# What do you guys think?



## AlanSr (Jan 4, 2008)

I'm struggling to find some rims for the goat.....Do you guys know any other sites that would have more info? 

Here is one that I found.....on TireRack it look pretty good on the car.


----------



## AlanSr (Jan 4, 2008)

Here is a guess of what they would look like


----------



## AlanSr (Jan 4, 2008)

Some more options.


----------



## svede1212 (Nov 1, 2005)

It's really hard telling by their web site what you have there. The first one looks nice BUT it's only 17" diameter (and if I was "upgrading" I'd go to 18"s) AND it's only 7 1/2" wide. It also doesn't list its offset which is extremely important.


----------



## AlanSr (Jan 4, 2008)

TireRack says they will fit the 05 GTO.

How wide are the stock rims? I wanted to stay with 17's because I didn't want to buy new tires. I just bought new tires about 3 months ago.


----------



## gtomuscle (Dec 11, 2009)

Any of those look good. I still like the chorme wheel, i have 19"s ASA on my 06.:cheers


----------



## LOWET (Oct 21, 2007)

AlanSr said:


> Here is a guess of what they would look like


to be honest with you. I am not a fan of black wheels or wheels with painted or some time of black trim on them. They just have an unfinished look to them. 

Try Wheels | Rims


----------



## fattirewilly (May 26, 2006)

AlanSr said:


> TireRack says they will fit the 05 GTO.
> 
> How wide are the stock rims? I wanted to stay with 17's because I didn't want to buy new tires.
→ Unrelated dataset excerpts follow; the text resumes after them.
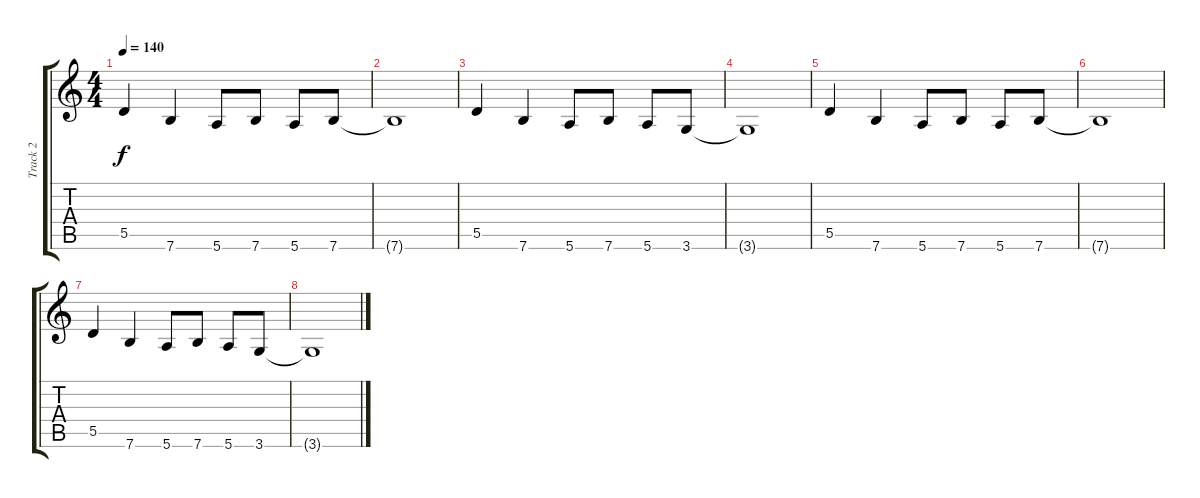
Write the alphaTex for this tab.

\track ("Track 2" "Track 2") {instrument distortionguitar}
\staff {score tabs}
\tuning (E4 B3 G3 D3 A2 E2) {hide}
\ts (4 4)
\tempo 140
\clef g2
\ks c
5.5.4{dy f} 7.6.4 5.6.8 7.6.8 5.6.8 7.6.8 |
7.6{t}.1 |
5.5.4 7.6.4 5.6.8 7.6.8 5.6.8 3.6.8 |
3.6{t}.1 |
5.5.4 7.6.4 5.6.8 7.6.8 5.6.8 7.6.8 |
7.6{t}.1 |
5.5.4 7.6.4 5.6.8 7.6.8 5.6.8 3.6.8 |
3.6{t}.1
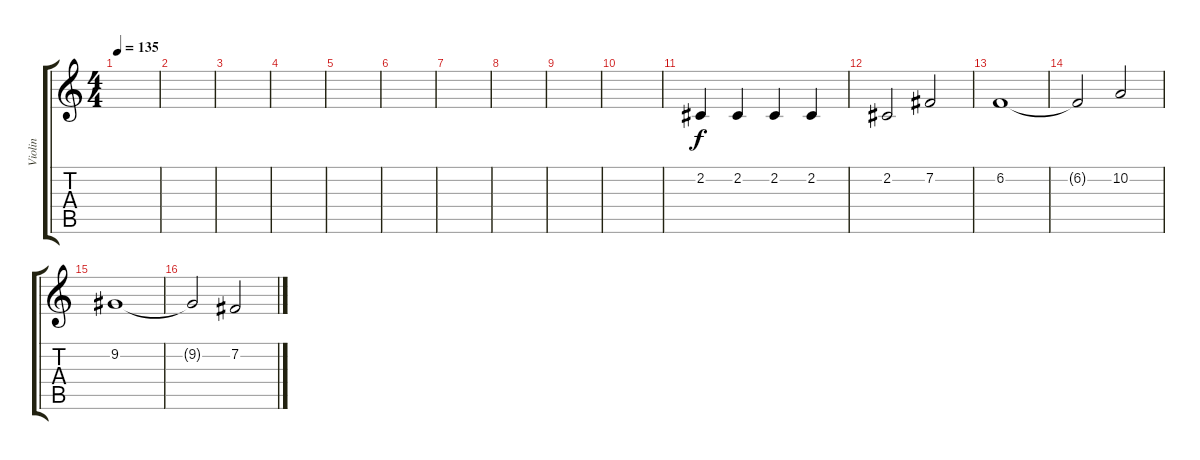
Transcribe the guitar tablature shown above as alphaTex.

\track ("Violin" "Violin") {instrument stringensemble1}
\staff {score tabs}
\tuning (E4 B3 G3 D3 A2 E2) {hide}
\ts (4 4)
\tempo 135
\clef g2
\ks c
|
|
|
|
|
|
|
|
|
|
2.2.4 2.2.4 2.2.4 2.2.4 |
2.2.2 7.2.2 |
6.2.1 |
6.2{t}.2 10.2.2 |
9.2.1 |
9.2{t}.2 7.2.2
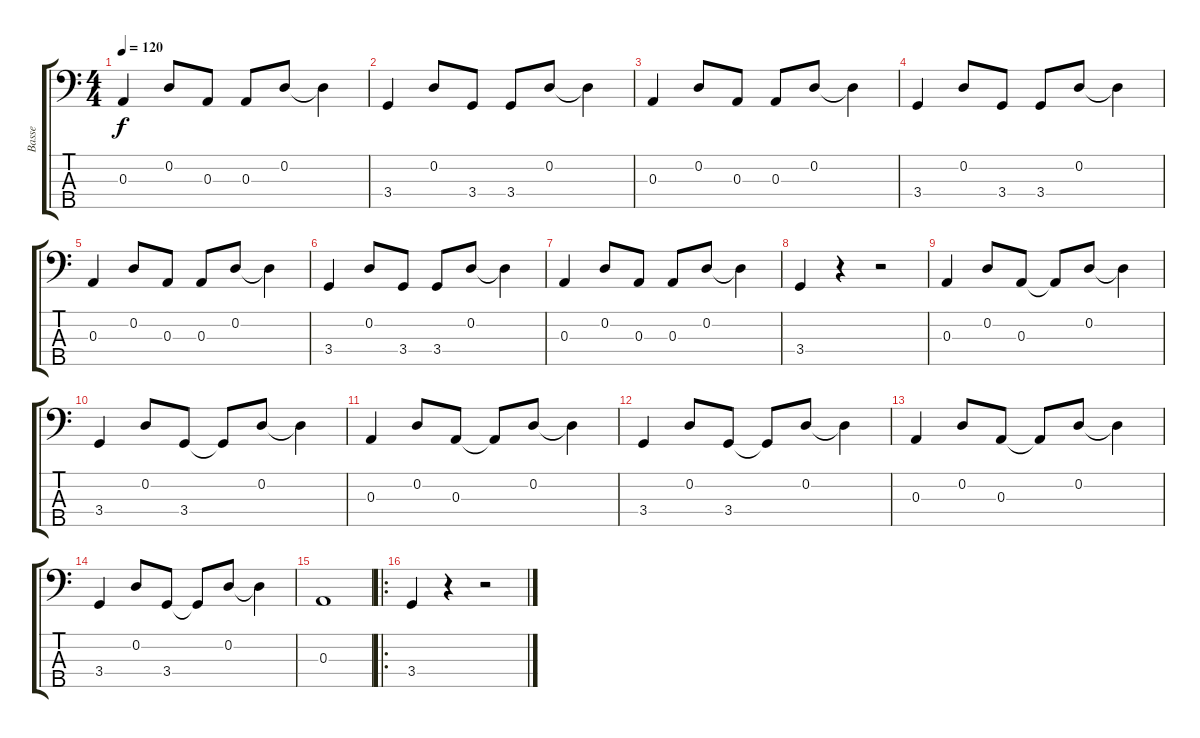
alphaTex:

\track ("Basse" "Basse") {instrument acousticguitarnylon}
\staff {score tabs}
\tuning (G2 D2 A1 E1 B0) {hide}
\ts (4 4)
\tempo 120
\clef f4
\ks c
0.3.4{dy f} 0.2.8 0.3.8 0.3.8 0.2.8 0.2{t}.4 |
3.4.4 0.2.8 3.4.8 3.4.8 0.2.8 0.2{t}.4 |
0.3.4 0.2.8 0.3.8 0.3.8 0.2.8 0.2{t}.4 |
3.4.4 0.2.8 3.4.8 3.4.8 0.2.8 0.2{t}.4 |
0.3.4 0.2.8 0.3.8 0.3.8 0.2.8 0.2{t}.4 |
3.4.4 0.2.8 3.4.8 3.4.8 0.2.8 0.2{t}.4 |
0.3.4 0.2.8 0.3.8 0.3.8 0.2.8 0.2{t}.4 |
3.4.4 r.4 r.2 |
0.3.4 0.2.8 0.3.8 0.3{t}.8 0.2.8 0.2{t}.4 |
3.4.4 0.2.8 3.4.8 3.4{t}.8 0.2.8 0.2{t}.4 |
0.3.4 0.2.8 0.3.8 0.3{t}.8 0.2.8 0.2{t}.4 |
3.4.4 0.2.8 3.4.8 3.4{t}.8 0.2.8 0.2{t}.4 |
0.3.4 0.2.8 0.3.8 0.3{t}.8 0.2.8 0.2{t}.4 |
3.4.4 0.2.8 3.4.8 3.4{t}.8 0.2.8 0.2{t}.4 |
0.3.1 |
\ro
3.4.4 r.4 r.2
I just bought new tires about 3 months ago.


Stock 17's are 8" wide.


----------



## 87GN06GTO07IRL (Aug 10, 2009)

I like your last choice out of the three.


----------



## jpalamar (Jul 22, 2008)

If I were you I would drive your car as is. Then when you need new tires upgrade to 18s(OEM or aftermarket). 17s feel small, 18s are just right, 19s are just to big IMO.


----------



## 68greengoat (Sep 15, 2005)

Since you just bought new tires, it "should" be a long time b/4 you need another set. I wouldn't want to wait if I was interested in new rims now. Given the 3 options, I vote for #1.........


----------



## MikeTheDiabetic (Mar 16, 2010)

last choice outta the three all the way. thats exactly what i want for mine but in an 18"


----------



## Suburb Thuggin (Jul 23, 2009)

Personally, I wouldn't go with the first ones. I hate that kinda mix of black and chrome. Go all black or all chrome imo.


----------



## pcviper13 (Dec 1, 2009)

I like the third one. I am not much into all black rims but it does have a nice looking style. 
There is nothing wrong with 17 inch wheels either. I have 17 inchers on my car. I started off putting new tires on it and then ended up getting new rims to fit my tires.
If you drive on average american streets the 17 is a little more forgiving.

Just my $.02.


----------